By Michael Teich
Walmart thinks Netflix's content has failed to entertain Middle Americaーand the retailer's potential streaming service may hold the answer, says Wall Street Journal reporter Sarah Nassauer.
“They’re discussing programming that would target their core customer. Walmart’s customer base mirrors America, which means it skews low income, middle income,” she said on Cheddar Monday. “They see a window of opportunity to go after those types of viewers.”
To help evaluate the project, veteran TV executive Mark Greenberg has been advising Walmart for several months, Nassauer reported. Most recently, Greenberg served as chief executive of pay-television channel Epix and held senior positions at Showtime and HBO.
Nassauer said her sources believe Netflix is neglecting much of the country, and Walmart sees an major opportunity. Two-thirds of Republicans reportedly prefer Walmart over superstore rival Target. And on average, Walmart shoppers are older, more rural, and lower-income.
Reports surfaced earlier this month that Walmart is planning to launch a video-streaming service as early as the end of summer or this coming fall. According to tech website The Information, the service could be priced at less than $8 a month, below the $11 Netflix charges for a standard subscription.

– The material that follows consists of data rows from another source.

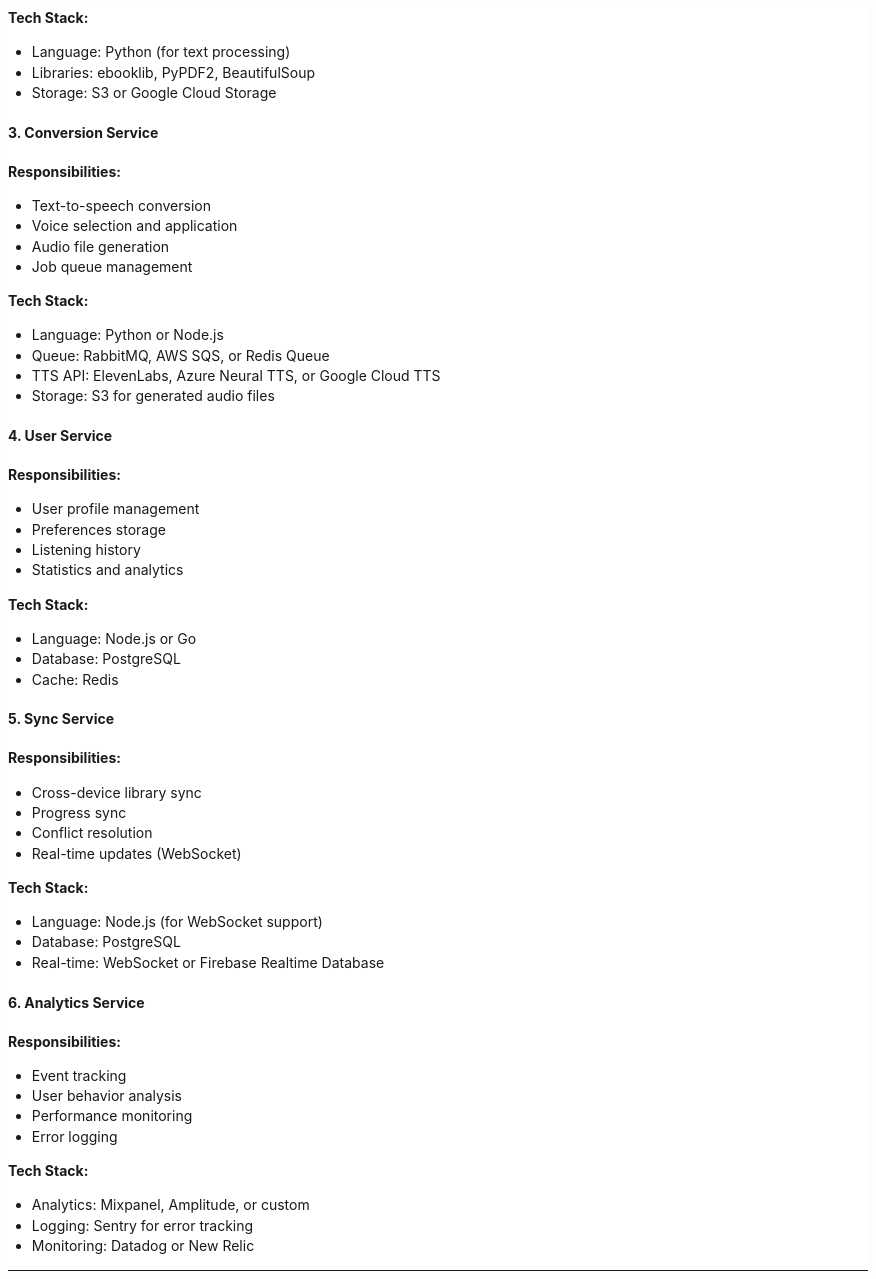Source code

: **Tech Stack:**
- Language: Python (for text processing)
- Libraries: ebooklib, PyPDF2, BeautifulSoup
- Storage: S3 or Google Cloud Storage

#### 3. Conversion Service
**Responsibilities:**
- Text-to-speech conversion
- Voice selection and application
- Audio file generation
- Job queue management

**Tech Stack:**
- Language: Python or Node.js
- Queue: RabbitMQ, AWS SQS, or Redis Queue
- TTS API: ElevenLabs, Azure Neural TTS, or Google Cloud TTS
- Storage: S3 for generated audio files

#### 4. User Service
**Responsibilities:**
- User profile management
- Preferences storage
- Listening history
- Statistics and analytics

**Tech Stack:**
- Language: Node.js or Go
- Database: PostgreSQL
- Cache: Redis

#### 5. Sync Service
**Responsibilities:**
- Cross-device library sync
- Progress sync
- Conflict resolution
- Real-time updates (WebSocket)

**Tech Stack:**
- Language: Node.js (for WebSocket support)
- Database: PostgreSQL
- Real-time: WebSocket or Firebase Realtime Database

#### 6. Analytics Service
**Responsibilities:**
- Event tracking
- User behavior analysis
- Performance monitoring
- Error logging

**Tech Stack:**
- Analytics: Mixpanel, Amplitude, or custom
- Logging: Sentry for error tracking
- Monitoring: Datadog or New Relic

---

The reporter who broke the story, Jessica Toonkel, told Cheddar in an interview that the likelihood of Walmart entering the streaming business will depend on the company's willingness to spend billions of dollars. Nassauer, though, said the company may not want to pay up for original content.
Netflix has said it plans to spend as much as $8 billion on its own this year, and some reports suggest it could go upwards of $12 billion.